▶ [THE TASK]: What is wanted is the line holding "10. wrench <box>537,629,595,817</box>" and every later line through the end of the entries, set down exactly.

- - - -

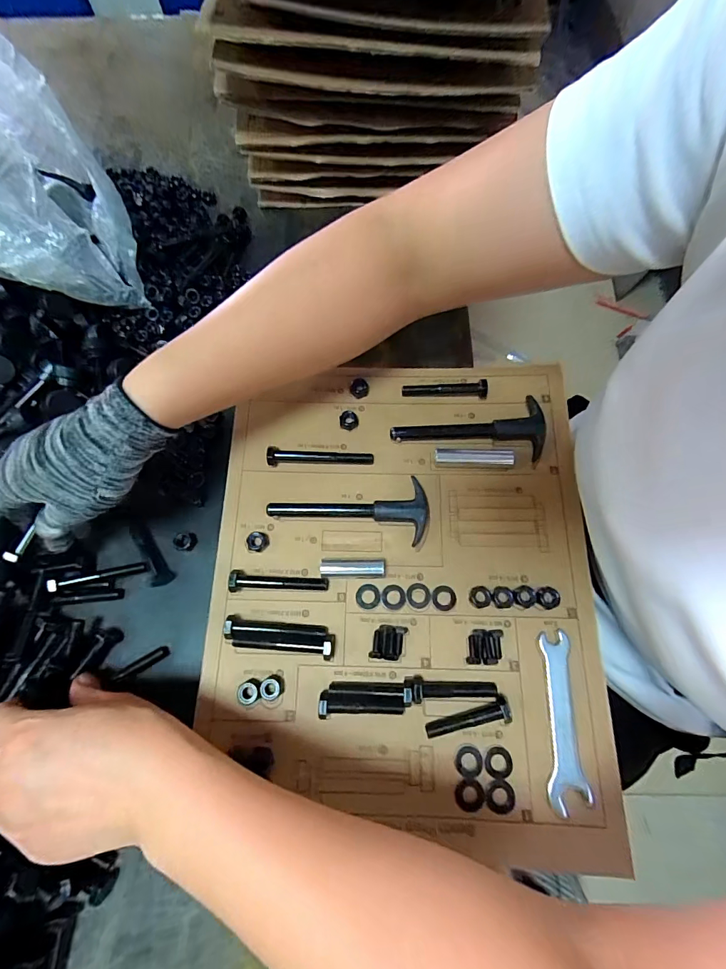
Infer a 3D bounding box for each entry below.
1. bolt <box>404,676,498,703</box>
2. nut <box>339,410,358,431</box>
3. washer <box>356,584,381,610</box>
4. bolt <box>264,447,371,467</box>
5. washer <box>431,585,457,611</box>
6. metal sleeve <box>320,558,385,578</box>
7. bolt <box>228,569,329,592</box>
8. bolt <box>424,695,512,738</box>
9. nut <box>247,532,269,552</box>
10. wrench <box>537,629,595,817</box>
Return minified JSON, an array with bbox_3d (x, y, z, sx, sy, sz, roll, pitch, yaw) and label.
[{"bbox_3d":[0.065,0.148,0.299,0.065,0.012,0.016,-3,70,0],"label":"bolt"},{"bbox_3d":[-0.013,-0.058,0.369,0.016,0.008,0.015,1,68,-1],"label":"nut"},{"bbox_3d":[0.004,0.089,0.326,0.019,0.004,0.019,0,70,1],"label":"washer"},{"bbox_3d":[-0.037,-0.025,0.354,0.090,0.015,0.016,1,70,2],"label":"bolt"},{"bbox_3d":[0.064,0.090,0.325,0.019,0.004,0.019,-3,70,0],"label":"washer"},{"bbox_3d":[-0.008,0.067,0.329,0.050,0.011,0.017,-1,70,1],"label":"metal sleeve"},{"bbox_3d":[-0.067,0.078,0.322,0.076,0.015,0.017,5,70,3],"label":"bolt"},{"bbox_3d":[0.074,0.167,0.292,0.059,0.013,0.015,-13,70,-4],"label":"bolt"},{"bbox_3d":[-0.086,0.047,0.337,0.016,0.007,0.017,0,70,1],"label":"nut"},{"bbox_3d":[0.141,0.167,0.293,0.028,0.011,0.113,-5,69,11],"label":"wrench"}]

- - - -

▶ [RESPONSE BELOW]:
10. wrench <box>537,629,595,817</box>
Return minified JSON, an array with bbox_3d (x, y, z, sx, sy, sz, roll, pitch, yaw) and label.
[{"bbox_3d":[0.065,0.148,0.299,0.065,0.012,0.016,-3,70,0],"label":"bolt"},{"bbox_3d":[-0.013,-0.058,0.369,0.016,0.008,0.015,1,68,-1],"label":"nut"},{"bbox_3d":[0.004,0.089,0.326,0.019,0.004,0.019,0,70,1],"label":"washer"},{"bbox_3d":[-0.037,-0.025,0.354,0.090,0.015,0.016,1,70,2],"label":"bolt"},{"bbox_3d":[0.064,0.090,0.325,0.019,0.004,0.019,-3,70,0],"label":"washer"},{"bbox_3d":[-0.008,0.067,0.329,0.050,0.011,0.017,-1,70,1],"label":"metal sleeve"},{"bbox_3d":[-0.067,0.078,0.322,0.076,0.015,0.017,5,70,3],"label":"bolt"},{"bbox_3d":[0.074,0.167,0.292,0.059,0.013,0.015,-13,70,-4],"label":"bolt"},{"bbox_3d":[-0.086,0.047,0.337,0.016,0.007,0.017,0,70,1],"label":"nut"},{"bbox_3d":[0.141,0.167,0.293,0.028,0.011,0.113,-5,69,11],"label":"wrench"}]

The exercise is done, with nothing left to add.